安永将漆盒揭開,只見裏面疊着一沓衣裳,上面又壓着幾塊玉佩,叫人看着眼熟。倒是崔夫人最先将那盒中的衣物認了出來——這是她當日親手為兒子穿戴的衣裳,豈能印象不深?!

“那……那狗彘……”素來以優雅示人的貴婦人這時候氣得面如金紙,挺拔卻單薄的身子虛晃了兩下,竟向前直直栽倒。安永見狀立刻伸手将她抱住,這時衆人亂作一團,有只顧哭喊的也有忙着遞藥的,漸次大家也琢磨出了新皇帝送這衣服的意味,卻出于懼禍的心理,誰也不敢作聲。

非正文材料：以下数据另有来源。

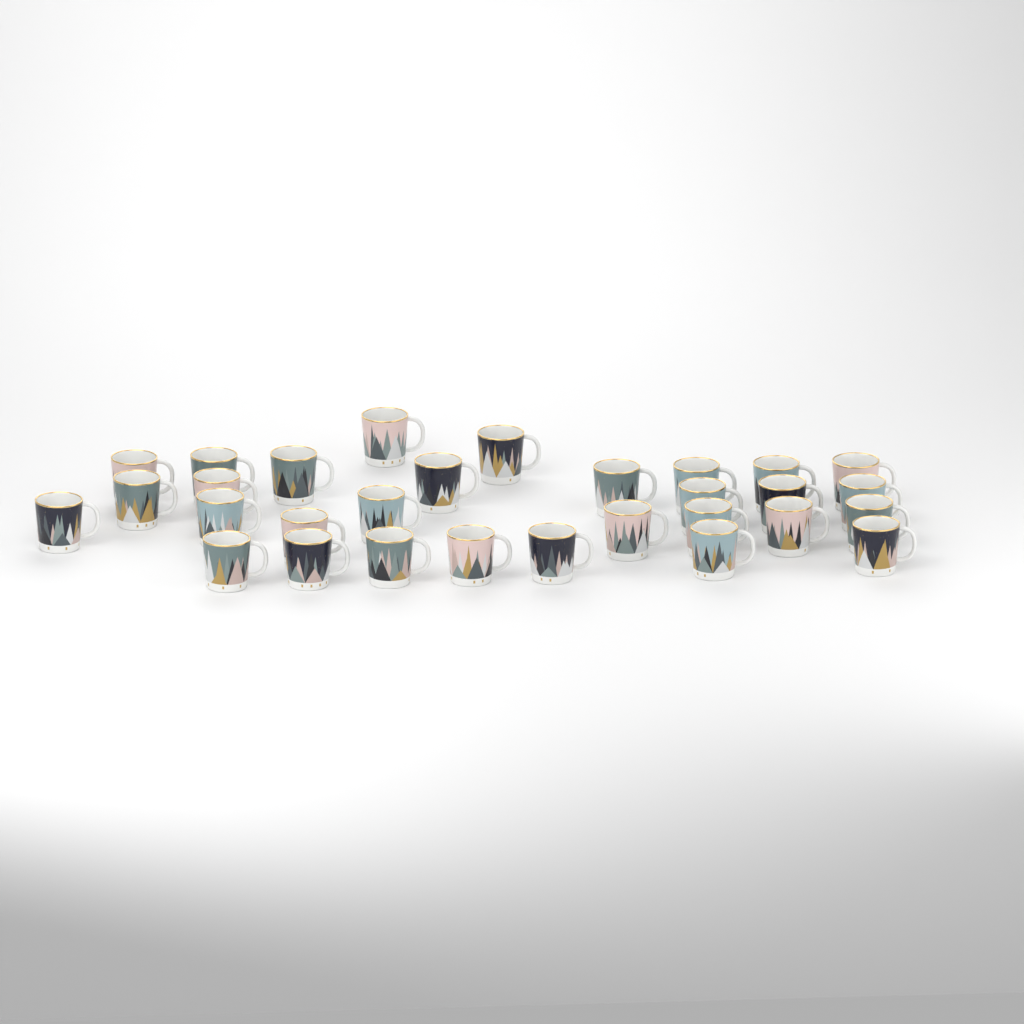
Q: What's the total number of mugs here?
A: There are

崔夫人因為氣急攻心一時暈了過去,在衆人手忙腳亂的救治下,不多時便悠悠醒轉。她沒有像其他弱女子那樣一醒來就哭天嚷地,只是睜大了眼睛,緊緊盯住自己的兒子。這時天際忽然落下一陣細雨,安永在她的目光下站起身來,退出亂紛紛的人群,轉身看向捧着漆盒的宦官。他看出了宦官眼中的狡猾世故和幸災樂禍,舌根微微一顫,想說點什麽卻終究沒能開口。

最後他只是靜靜地搖了搖頭,指指自己身上的喪服,将那只漆盒重新阖上,退還給宦官。

其實對于奕洛瑰這番居心叵測的行為,安永并沒放在心上,要他這樣一個從現代過來皮糙肉厚的大男人,為了幾件衣服覺得羞辱,實在是件可笑的事,何況他現在有更重要的事情想做。安永側過頭,從山崗上向下鳥瞰遠處的新豐城——只見被損毀的城牆外,是許多密集的民居,那裏受災非常嚴重,許多人正在城西的一條河堤上搶修。

此刻他急于知道這座城市之前發生過什麽,卻不能開口問任何人,也許書架上的那只信盒,可以幫他找到點什麽。